**WHAT YOU NEED TO DO:** Retype each line of the material below word for word; pictures stay out.

**INPUT DATA:**
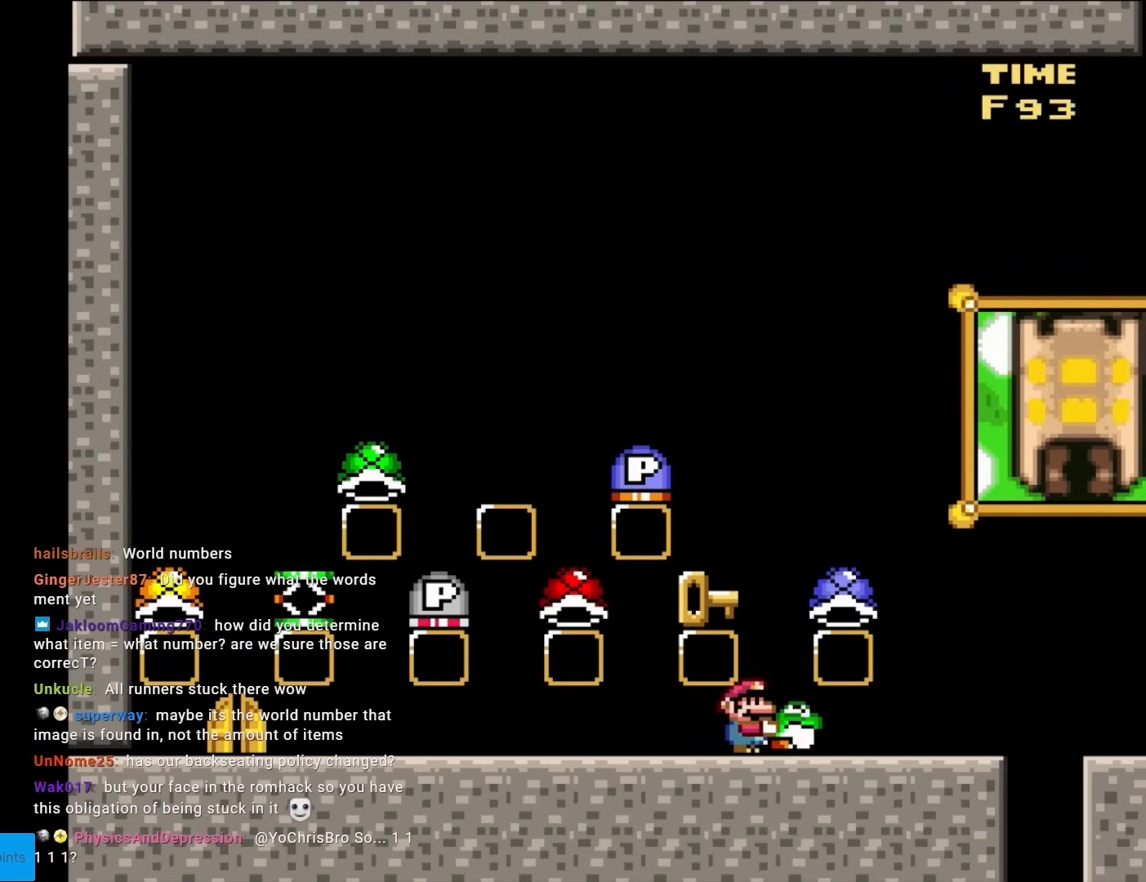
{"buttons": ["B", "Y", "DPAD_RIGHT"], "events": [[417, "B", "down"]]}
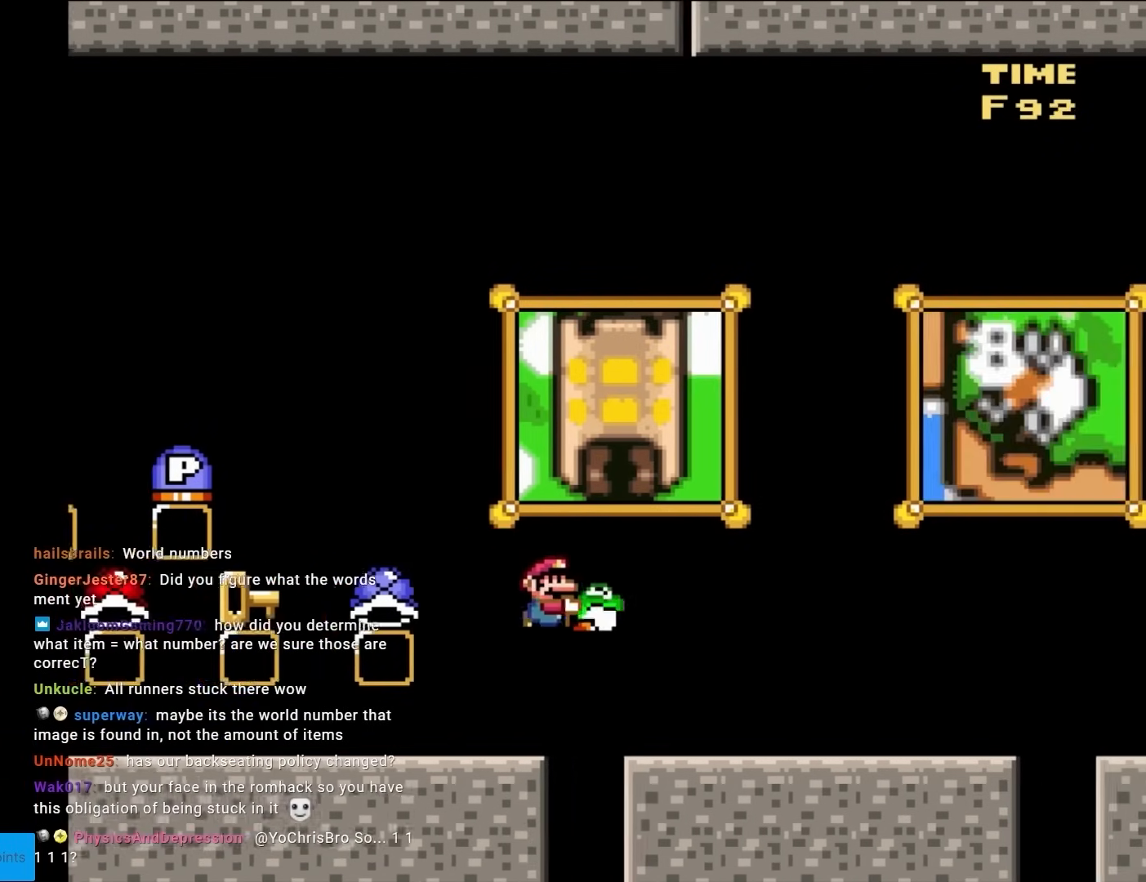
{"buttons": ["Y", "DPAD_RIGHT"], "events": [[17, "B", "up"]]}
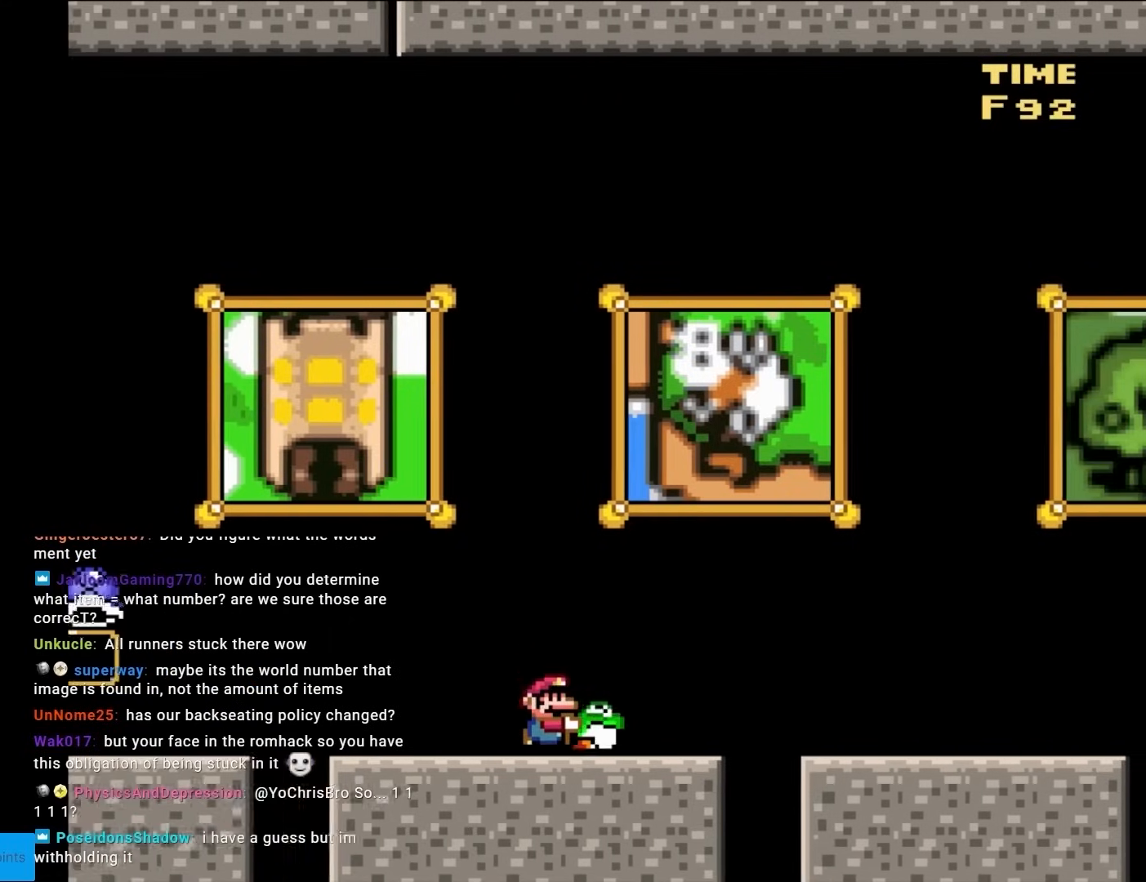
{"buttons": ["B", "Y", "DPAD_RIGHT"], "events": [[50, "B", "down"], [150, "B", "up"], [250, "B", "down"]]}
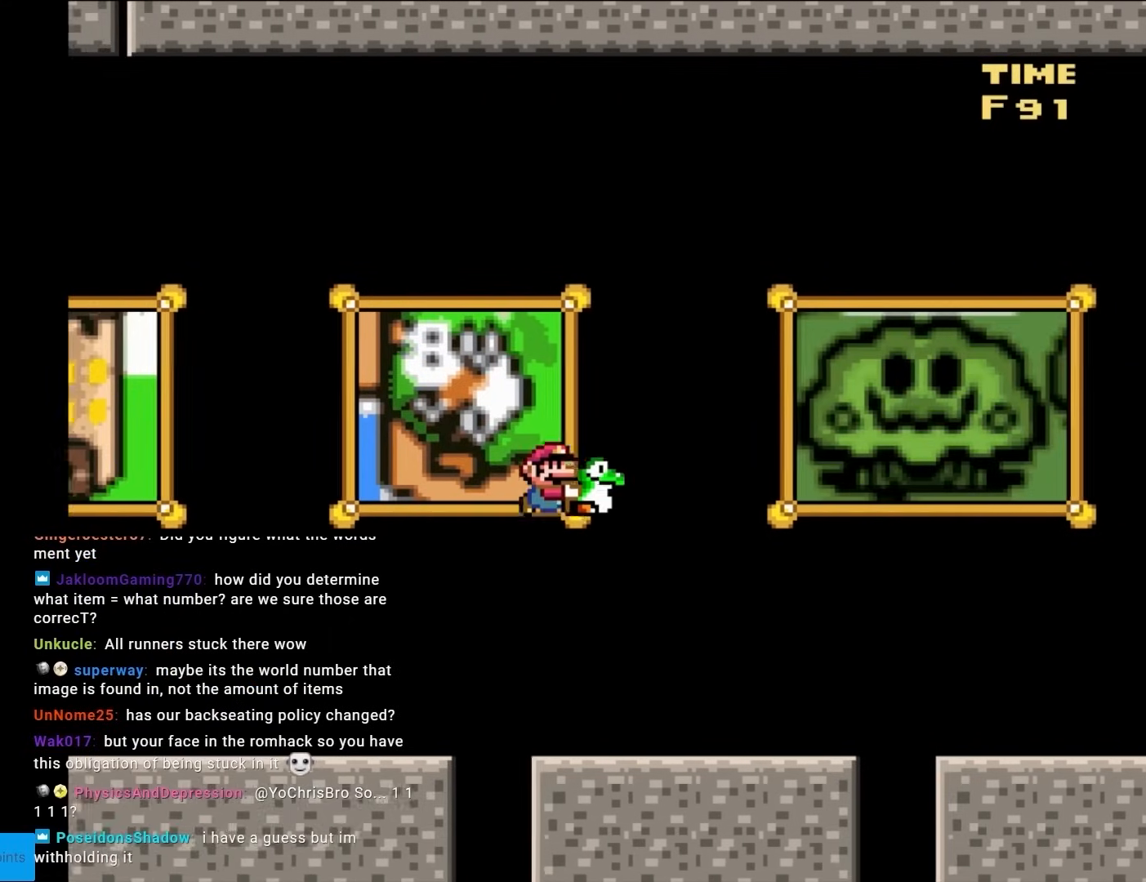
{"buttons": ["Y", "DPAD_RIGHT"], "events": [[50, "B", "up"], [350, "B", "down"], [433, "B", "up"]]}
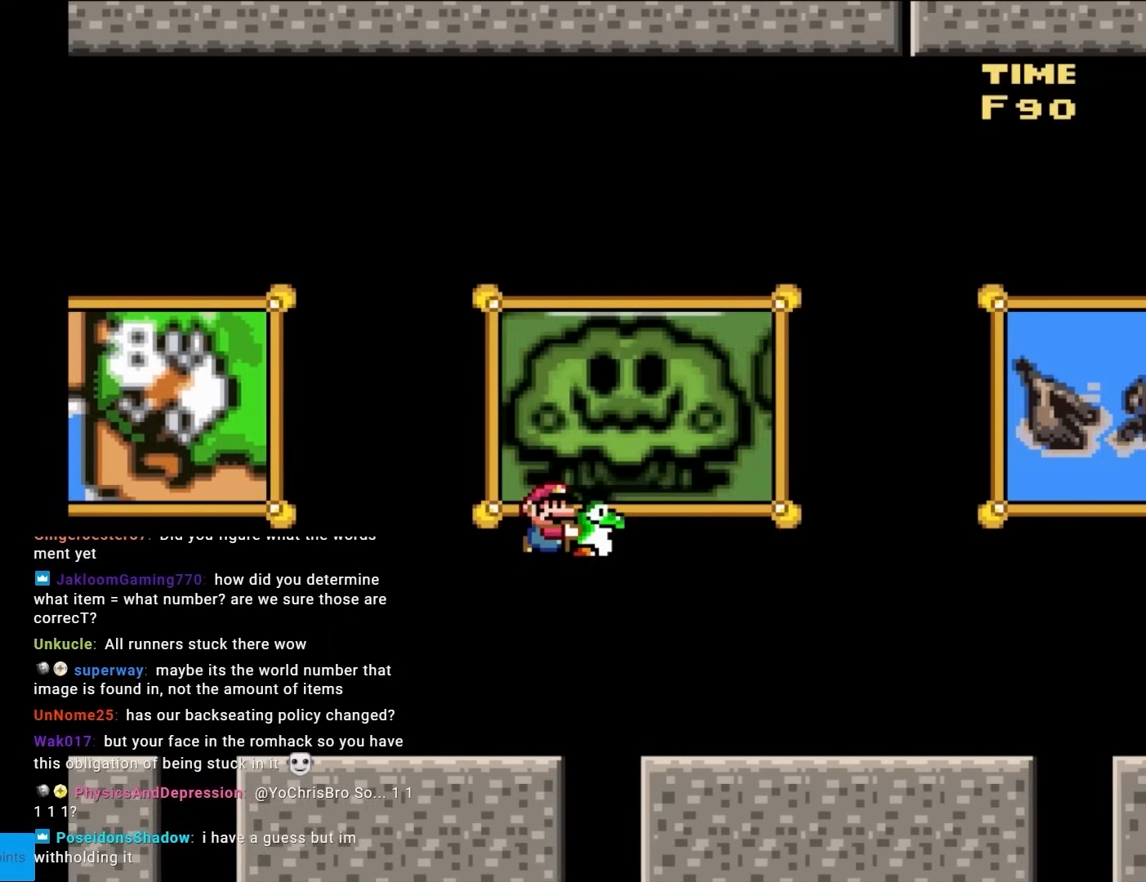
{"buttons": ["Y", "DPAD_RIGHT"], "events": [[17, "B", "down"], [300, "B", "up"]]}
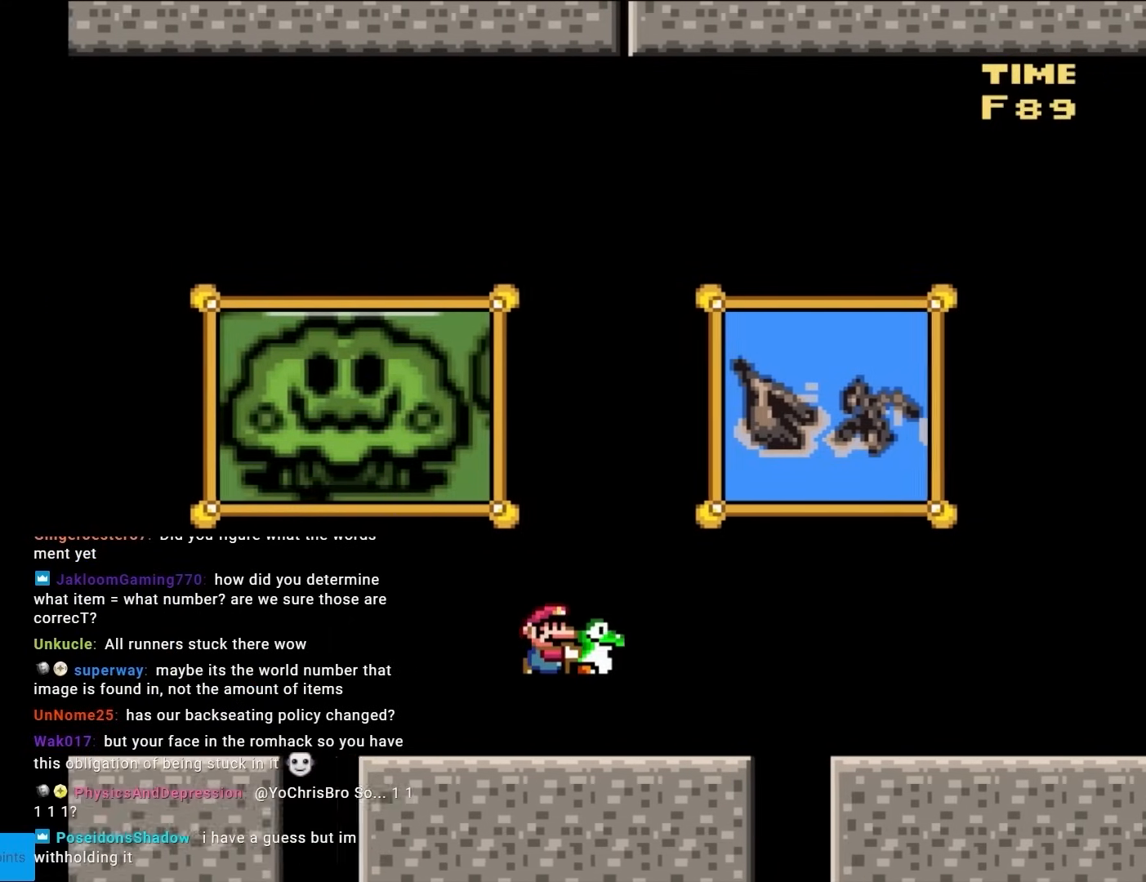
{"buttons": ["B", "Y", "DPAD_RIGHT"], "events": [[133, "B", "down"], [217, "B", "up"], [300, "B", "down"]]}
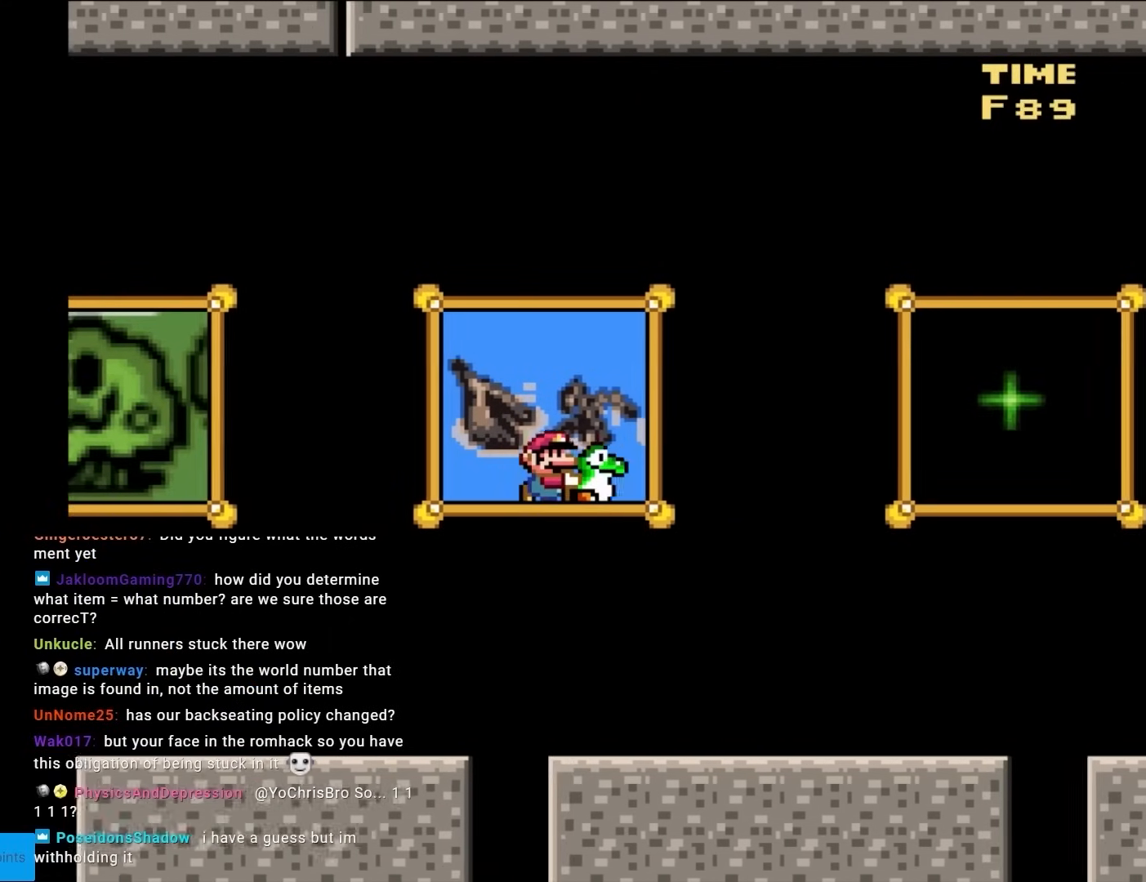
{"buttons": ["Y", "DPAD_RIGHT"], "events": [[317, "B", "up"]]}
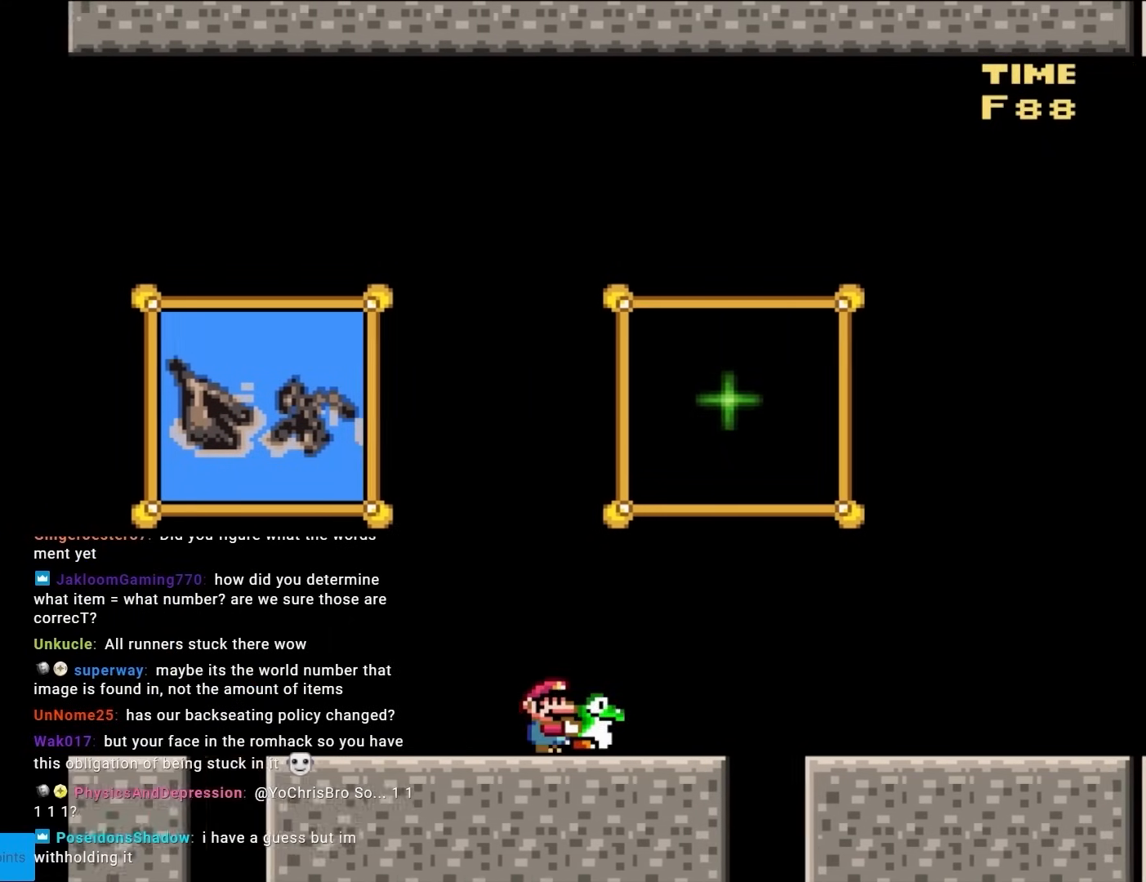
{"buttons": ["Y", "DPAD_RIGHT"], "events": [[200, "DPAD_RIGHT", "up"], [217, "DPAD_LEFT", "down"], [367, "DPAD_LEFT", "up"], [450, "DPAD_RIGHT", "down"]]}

**RESPONSE TO THE TASK:**
{"buttons": ["B", "Y", "DPAD_RIGHT"], "events": [[417, "B", "down"]]}
{"buttons": ["Y", "DPAD_RIGHT"], "events": [[17, "B", "up"]]}
{"buttons": ["B", "Y", "DPAD_RIGHT"], "events": [[50, "B", "down"], [150, "B", "up"], [250, "B", "down"]]}
{"buttons": ["Y", "DPAD_RIGHT"], "events": [[50, "B", "up"], [350, "B", "down"], [433, "B", "up"]]}
{"buttons": ["Y", "DPAD_RIGHT"], "events": [[17, "B", "down"], [300, "B", "up"]]}
{"buttons": ["B", "Y", "DPAD_RIGHT"], "events": [[133, "B", "down"], [217, "B", "up"], [300, "B", "down"]]}
{"buttons": ["Y", "DPAD_RIGHT"], "events": [[317, "B", "up"]]}
{"buttons": ["Y", "DPAD_RIGHT"], "events": [[200, "DPAD_RIGHT", "up"], [217, "DPAD_LEFT", "down"], [367, "DPAD_LEFT", "up"], [450, "DPAD_RIGHT", "down"]]}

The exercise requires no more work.